■ Stated task:
State how many lines of the items contain the string "imprint", giving only the number.

■ Recorded information:
━━━

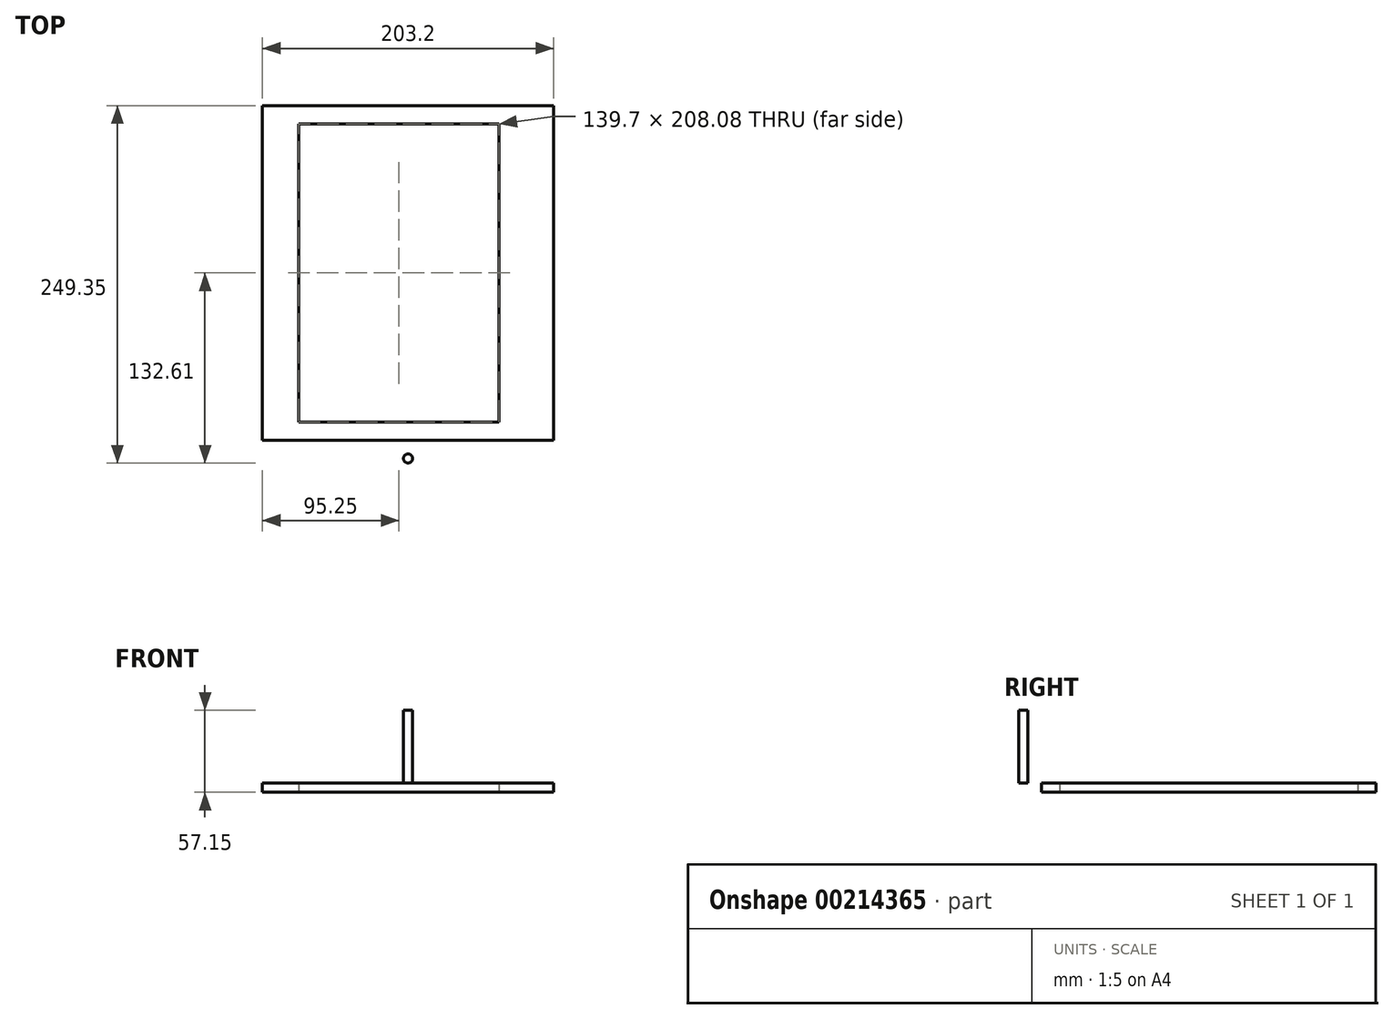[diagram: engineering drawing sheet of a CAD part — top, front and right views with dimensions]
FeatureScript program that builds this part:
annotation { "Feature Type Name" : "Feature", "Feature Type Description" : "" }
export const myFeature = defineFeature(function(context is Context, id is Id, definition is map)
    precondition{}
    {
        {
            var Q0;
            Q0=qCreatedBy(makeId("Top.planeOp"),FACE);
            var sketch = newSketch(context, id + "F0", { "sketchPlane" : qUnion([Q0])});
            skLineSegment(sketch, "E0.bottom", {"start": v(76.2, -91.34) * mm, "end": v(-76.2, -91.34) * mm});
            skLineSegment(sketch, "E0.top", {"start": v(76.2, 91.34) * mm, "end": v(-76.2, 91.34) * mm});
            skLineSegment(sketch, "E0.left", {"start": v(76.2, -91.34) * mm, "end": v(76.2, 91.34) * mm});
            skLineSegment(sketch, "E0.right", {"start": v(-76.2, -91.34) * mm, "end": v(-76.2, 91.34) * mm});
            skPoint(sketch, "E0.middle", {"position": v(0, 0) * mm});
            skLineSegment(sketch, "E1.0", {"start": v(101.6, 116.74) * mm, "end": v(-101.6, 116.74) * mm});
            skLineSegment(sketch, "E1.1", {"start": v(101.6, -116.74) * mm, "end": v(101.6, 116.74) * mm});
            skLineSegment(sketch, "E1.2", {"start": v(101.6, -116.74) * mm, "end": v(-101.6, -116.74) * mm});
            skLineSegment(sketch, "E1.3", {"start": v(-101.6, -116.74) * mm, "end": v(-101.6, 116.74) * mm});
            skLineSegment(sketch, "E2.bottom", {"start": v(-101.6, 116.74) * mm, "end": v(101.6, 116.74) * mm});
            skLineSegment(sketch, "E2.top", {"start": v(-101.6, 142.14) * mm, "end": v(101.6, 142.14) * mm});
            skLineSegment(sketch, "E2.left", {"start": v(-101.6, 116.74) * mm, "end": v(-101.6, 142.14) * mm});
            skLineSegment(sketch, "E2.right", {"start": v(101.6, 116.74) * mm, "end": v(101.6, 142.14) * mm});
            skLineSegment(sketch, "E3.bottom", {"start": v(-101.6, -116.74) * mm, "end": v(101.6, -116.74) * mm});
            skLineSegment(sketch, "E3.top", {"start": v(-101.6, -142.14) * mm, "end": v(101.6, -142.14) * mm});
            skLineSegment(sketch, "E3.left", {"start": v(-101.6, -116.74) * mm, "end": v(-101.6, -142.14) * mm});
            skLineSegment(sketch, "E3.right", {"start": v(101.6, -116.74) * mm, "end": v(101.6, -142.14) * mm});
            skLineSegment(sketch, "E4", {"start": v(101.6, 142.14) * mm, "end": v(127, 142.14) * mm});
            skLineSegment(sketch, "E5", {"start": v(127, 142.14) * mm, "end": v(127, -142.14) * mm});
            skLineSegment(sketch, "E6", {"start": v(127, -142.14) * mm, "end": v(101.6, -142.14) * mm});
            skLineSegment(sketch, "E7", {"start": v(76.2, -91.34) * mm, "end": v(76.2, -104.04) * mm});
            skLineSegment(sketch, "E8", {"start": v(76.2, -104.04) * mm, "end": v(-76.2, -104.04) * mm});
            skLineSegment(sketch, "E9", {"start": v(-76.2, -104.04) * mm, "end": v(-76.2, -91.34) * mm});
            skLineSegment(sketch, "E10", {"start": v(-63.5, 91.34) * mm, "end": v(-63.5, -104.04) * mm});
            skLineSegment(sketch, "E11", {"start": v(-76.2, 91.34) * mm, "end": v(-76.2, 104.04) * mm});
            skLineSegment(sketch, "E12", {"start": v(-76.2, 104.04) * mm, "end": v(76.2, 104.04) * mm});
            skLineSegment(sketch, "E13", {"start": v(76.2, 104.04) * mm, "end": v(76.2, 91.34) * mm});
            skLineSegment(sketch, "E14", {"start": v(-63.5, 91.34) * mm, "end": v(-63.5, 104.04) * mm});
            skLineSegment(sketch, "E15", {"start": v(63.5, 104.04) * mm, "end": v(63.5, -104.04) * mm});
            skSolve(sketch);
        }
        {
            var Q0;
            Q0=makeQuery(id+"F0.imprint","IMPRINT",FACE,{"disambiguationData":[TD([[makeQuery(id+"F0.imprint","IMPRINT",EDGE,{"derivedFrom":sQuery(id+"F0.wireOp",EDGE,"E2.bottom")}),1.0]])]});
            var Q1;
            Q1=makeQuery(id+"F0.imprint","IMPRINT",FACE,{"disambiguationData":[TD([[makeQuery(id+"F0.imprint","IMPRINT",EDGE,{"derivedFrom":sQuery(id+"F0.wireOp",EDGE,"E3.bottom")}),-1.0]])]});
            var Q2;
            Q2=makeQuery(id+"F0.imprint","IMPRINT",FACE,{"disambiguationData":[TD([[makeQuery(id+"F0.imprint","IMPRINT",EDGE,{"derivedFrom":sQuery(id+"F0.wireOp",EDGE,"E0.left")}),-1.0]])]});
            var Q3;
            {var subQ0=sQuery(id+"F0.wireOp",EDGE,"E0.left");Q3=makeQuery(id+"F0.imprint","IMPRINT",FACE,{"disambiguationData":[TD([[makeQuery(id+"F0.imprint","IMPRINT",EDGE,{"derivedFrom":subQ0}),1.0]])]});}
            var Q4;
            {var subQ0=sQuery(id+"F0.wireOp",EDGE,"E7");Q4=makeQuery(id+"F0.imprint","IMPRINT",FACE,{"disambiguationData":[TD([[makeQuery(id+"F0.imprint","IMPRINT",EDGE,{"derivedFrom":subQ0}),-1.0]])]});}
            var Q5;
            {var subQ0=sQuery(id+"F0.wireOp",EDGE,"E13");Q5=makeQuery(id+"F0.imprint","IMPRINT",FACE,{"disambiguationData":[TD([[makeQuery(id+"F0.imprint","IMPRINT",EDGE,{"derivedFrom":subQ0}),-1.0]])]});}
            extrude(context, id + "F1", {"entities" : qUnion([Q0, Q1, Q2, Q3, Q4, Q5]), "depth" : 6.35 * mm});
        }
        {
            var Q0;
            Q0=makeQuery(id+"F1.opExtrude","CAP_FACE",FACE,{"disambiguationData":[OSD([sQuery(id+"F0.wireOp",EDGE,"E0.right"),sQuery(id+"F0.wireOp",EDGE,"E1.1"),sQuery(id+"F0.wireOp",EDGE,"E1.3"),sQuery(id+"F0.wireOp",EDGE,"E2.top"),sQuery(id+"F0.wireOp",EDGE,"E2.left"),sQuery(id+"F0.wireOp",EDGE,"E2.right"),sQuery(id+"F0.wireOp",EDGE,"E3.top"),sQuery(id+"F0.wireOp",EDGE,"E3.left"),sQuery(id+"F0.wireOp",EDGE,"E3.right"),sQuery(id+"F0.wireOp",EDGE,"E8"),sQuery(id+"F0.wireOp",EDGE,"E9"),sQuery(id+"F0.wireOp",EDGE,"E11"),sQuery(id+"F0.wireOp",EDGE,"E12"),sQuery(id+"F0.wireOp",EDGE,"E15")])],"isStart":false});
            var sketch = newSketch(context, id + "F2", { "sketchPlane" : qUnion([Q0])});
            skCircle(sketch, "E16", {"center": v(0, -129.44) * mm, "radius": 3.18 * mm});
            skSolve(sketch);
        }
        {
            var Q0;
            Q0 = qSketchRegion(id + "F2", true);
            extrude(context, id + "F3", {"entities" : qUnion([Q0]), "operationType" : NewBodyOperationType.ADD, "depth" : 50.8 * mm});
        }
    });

━━━

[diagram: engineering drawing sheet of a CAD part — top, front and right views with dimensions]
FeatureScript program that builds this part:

━━━

■ Response for this exercise:
6